Now there may be a new wrinkle to the process, the implications of which are relatively hard to pin down. From the Sun-Times:
Mayor Rahm Emanuel is exploring the possibility of raising the city’s 9 percent amusement tax and the “sin” tax on cigarettes of 68 cents a pack to chip away at a $369 million shortfall in the city’s 2013 budget ….
Chicago’s two-tiered amusement tax was last increased in 2009, to 5 percent from 4 percent for mid-sized venues and to 9 percent from 8 percent for large sporting events. The lower tax rate applies to live theatrical, musical and cultural performances in venues with more than 750 seats. Smaller theaters are exempt.

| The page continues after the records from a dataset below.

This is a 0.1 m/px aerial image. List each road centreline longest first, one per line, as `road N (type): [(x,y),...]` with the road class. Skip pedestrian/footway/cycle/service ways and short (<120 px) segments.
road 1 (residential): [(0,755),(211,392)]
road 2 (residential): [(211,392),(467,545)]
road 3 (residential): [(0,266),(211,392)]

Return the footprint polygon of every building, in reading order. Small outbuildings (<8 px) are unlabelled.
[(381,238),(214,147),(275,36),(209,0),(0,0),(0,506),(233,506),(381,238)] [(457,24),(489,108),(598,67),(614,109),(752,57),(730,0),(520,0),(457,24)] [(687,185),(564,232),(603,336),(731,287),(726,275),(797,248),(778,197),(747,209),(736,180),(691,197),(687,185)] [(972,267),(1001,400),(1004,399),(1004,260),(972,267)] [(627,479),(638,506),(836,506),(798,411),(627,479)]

Until an ill-timed controversy over the conservative politics of Joe Ricketts, the patriarch of the billionaire family that owns the Cubs, team owner Tom Ricketts was still hoping to use 35 years’ worth of amusement tax growth to help finance a $300 million renovation of Wrigley Field.

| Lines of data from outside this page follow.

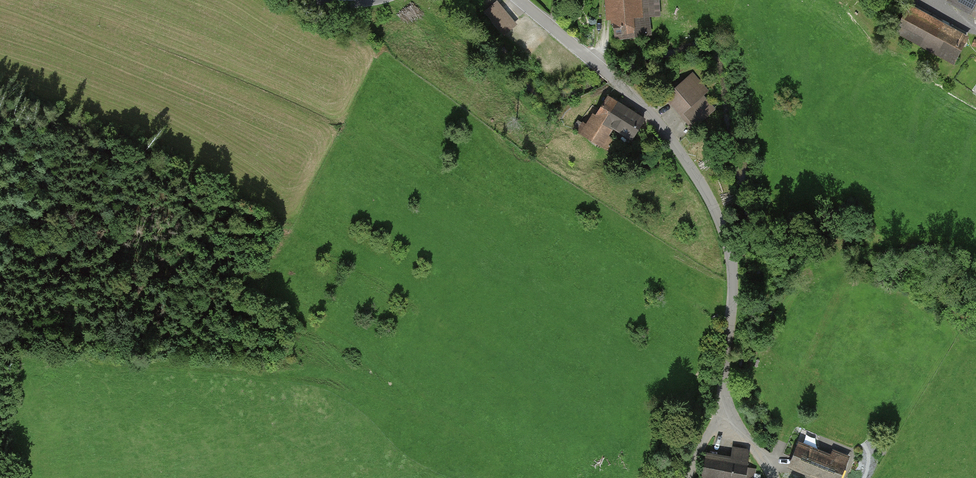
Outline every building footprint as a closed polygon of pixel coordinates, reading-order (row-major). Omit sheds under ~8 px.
[(609,23),(614,23),(615,38),(653,37),(652,21),(664,20),(663,0),(607,0),(609,23)] [(951,2),(975,16),(975,0),(952,0),(951,2)] [(525,28),(500,1),(486,14),(511,41),(525,28)] [(974,32),(916,6),(902,36),(960,63),(974,32)] [(692,74),(668,100),(701,129),(724,103),(692,74)] [(647,125),(612,99),(583,137),(602,151),(618,129),(635,141),(647,125)] [(801,443),(790,469),(813,477),(844,477),(853,455),(836,449),(834,455),(801,443)] [(708,453),(704,477),(749,477),(753,451),(734,448),(733,457),(708,453)]
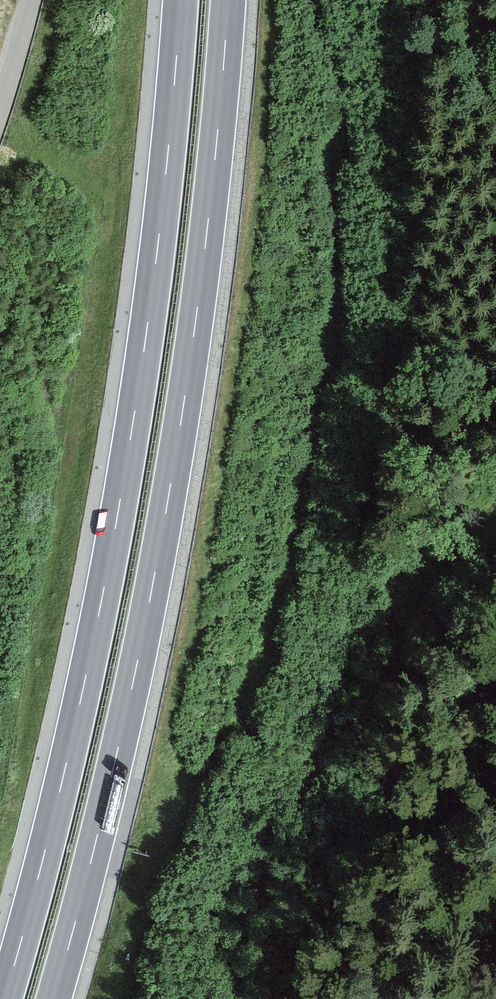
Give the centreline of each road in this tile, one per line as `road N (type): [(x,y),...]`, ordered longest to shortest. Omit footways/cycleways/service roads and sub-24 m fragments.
road 1 (motorway): [(179,0),(135,417),(67,764),(6,998)]
road 2 (motorway): [(54,998),(152,597),(180,425),(225,0)]
road 3 (track): [(495,511),(413,576),(301,582)]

Emanuel was prepared to sign off on that plan, a $150 million variation of a financing scheme he once called a “non-starter.”
So, how does this impact the Wrigley renovation plans? Maybe not at all, other than serving as a coincidental eff you to the Ricketts family, which maybe puts things back to square one at the negotiating table after the Joe Ricketts political flap took things off course. The tax increase could result in the highest ticket tax in the country. “You pissed me off and made me look like a fool politically, and now I’ve cost you some money. Let’s start talking again.” It’s possible, but let’s underscore the “coincidental” portion of things here: closing a city budget gap is a far greater concern than needling the Cubs. Heck, the tax increase would impact the Bulls, Bears, Blackhawks, and White Sox, too.
One thing is certain – the tax increase would mean that your $45 Cubs tickets would cost an extra $.45. Of course, that would also mean that, if the amusement tax growth is used to fund a portion of the Wrigley renovation, the city wouldn’t be beholden to the Cubs for quite so long. So … maybe it’s a net good thing for the Cubs?
Nah. I think that probably goes too far – higher taxes on Cubs’ tickets will never be a good thing, as they reduce the take the Cubs could theoretically get off of their product (not to mention the extra pain on Cubs fans). At least the tax isn’t Cubs-specific.
I don’t think we’ll hear much on the renovation plan until after the political season winds down. It has become a political grenade, and, in the context of an already struggling state and city (bubbling on the edge of socioeconomic riots, what with the teachers’ strike and all), I doubt anyone’s going to want to carry the banner for the Cubs right now. And that’s true regardless of what happens to the amusement tax. I reckon we’ll see the issue revisited at some point this Winter.